◆ **Prompt**
Copy out each line of the listing below in which the string "index" occurs.

◆ **Source material**
....................

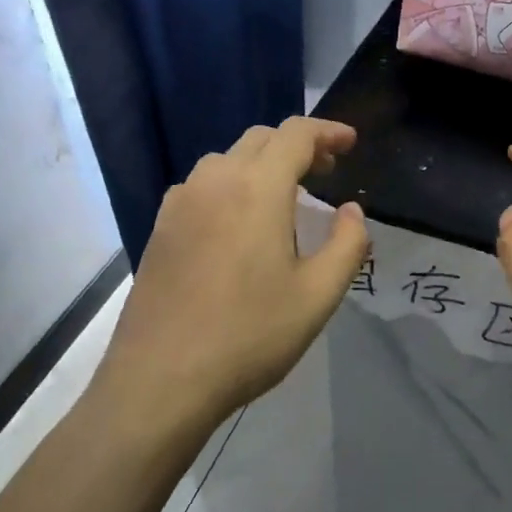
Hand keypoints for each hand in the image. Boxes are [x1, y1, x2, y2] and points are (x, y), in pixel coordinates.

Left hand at [101, 117, 369, 431]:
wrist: (161, 379)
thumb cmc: (249, 335)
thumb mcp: (317, 296)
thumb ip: (346, 244)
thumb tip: (351, 211)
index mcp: (256, 189)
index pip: (295, 135)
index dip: (327, 131)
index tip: (351, 143)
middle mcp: (213, 181)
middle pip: (260, 139)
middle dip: (298, 146)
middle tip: (326, 172)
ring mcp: (179, 203)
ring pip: (227, 160)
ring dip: (262, 164)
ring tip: (286, 198)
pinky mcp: (160, 228)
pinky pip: (202, 186)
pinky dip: (232, 185)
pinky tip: (240, 223)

....................

◆ **Solution to this problem**
index mcp: (256, 189)
index pip: (295, 135)
index dip: (327, 131)
index tip: (351, 143)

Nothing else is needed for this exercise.